Chapter Three: Growing Up in Pre-Nazi Europe
He was born Ernest Zeev Ehrenfeld on February 21, 1925, in Lucenec, a provincial city of 35,000 residents in the agricultural heart of Czechoslovakia. His father Max delivered furniture by horse-and-wagon. His mother Sarah owned a restaurant.
Trauma struck early: Max died when Ernie was just seven. He suffered from dizzy spells that caused him to pass out and tumble from his horse-drawn carriage.
One day, someone spotted a hat lying in the bottom of the family’s well. The fire department recovered Max’s body, and Ernie recalls seeing his dead father lying there on a white sheet in the grass. He knew then his life was about to change.
In 1992, when he was in his 60s, Ernie talked about his life with producers from the Bay Area Holocaust Oral History Project, which conducted videotaped interviews with Holocaust survivors, liberators and other eyewitnesses across the region.

### Given records:
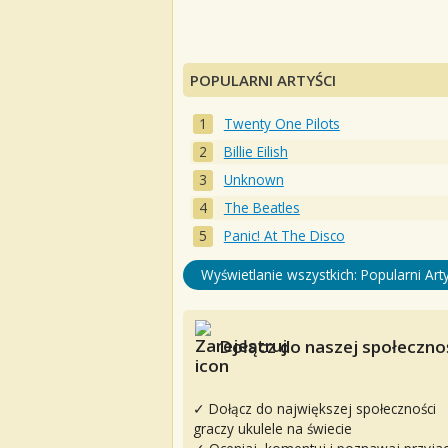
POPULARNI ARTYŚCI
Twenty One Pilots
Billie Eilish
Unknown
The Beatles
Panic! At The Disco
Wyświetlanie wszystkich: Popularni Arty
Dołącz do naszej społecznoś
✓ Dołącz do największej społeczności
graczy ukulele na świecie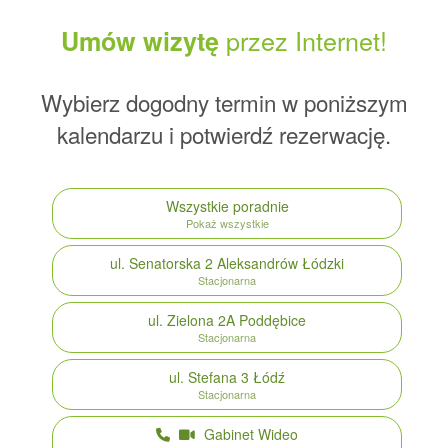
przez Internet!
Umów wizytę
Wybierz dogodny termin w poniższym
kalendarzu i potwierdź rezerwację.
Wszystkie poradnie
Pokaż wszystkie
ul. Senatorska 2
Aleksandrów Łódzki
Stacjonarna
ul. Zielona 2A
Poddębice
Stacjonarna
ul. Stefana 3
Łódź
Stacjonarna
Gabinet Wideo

---

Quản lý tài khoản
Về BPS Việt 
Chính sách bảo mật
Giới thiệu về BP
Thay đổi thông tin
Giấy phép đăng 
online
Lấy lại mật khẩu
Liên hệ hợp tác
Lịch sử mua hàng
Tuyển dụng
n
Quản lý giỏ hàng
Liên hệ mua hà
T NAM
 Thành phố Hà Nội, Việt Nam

### Prompt:
Resume the chapter about Ernie Ehrenfeld's childhood in Lucenec, carrying on from its final sentence. Nothing here depends on the lines.

### Answer section:
Max, Ernie told his interviewers, had always been “the clown of the city,” a youth soccer coach who carried fireworks in his pockets for area kids.
They followed his cart, calling out for him to toss out his wares, the youngest ones climbing up on the horses.
Max once laid a bunch of fireworks out on the ground near where his brother sold watermelons. Customers unknowingly stepped on the explosives, setting them off.
The kids all laughed. Max was their hero.
After his father’s death, Ernie relied on his stalwart mother for his boyhood lessons. But there was far less play in Sarah’s spirit.
She was a hard-working woman who ran “Sarah’s Restaurant” in town, a place where Jewish patrons regularly collected to socialize and play music.
Sarah was always slaving in the kitchen, hectoring her oldest son, raising a rolling pin when he got in the way, Ernie told Oral History interviewers.
“Stop bugging me!” she’d say. “I have work to do! I’ll break your head!”
Ernie snuck outside to escape the kitchen hubbub. “If she saw me not doing anything, she’d say “Come wash the dishes, wipe this, do this.”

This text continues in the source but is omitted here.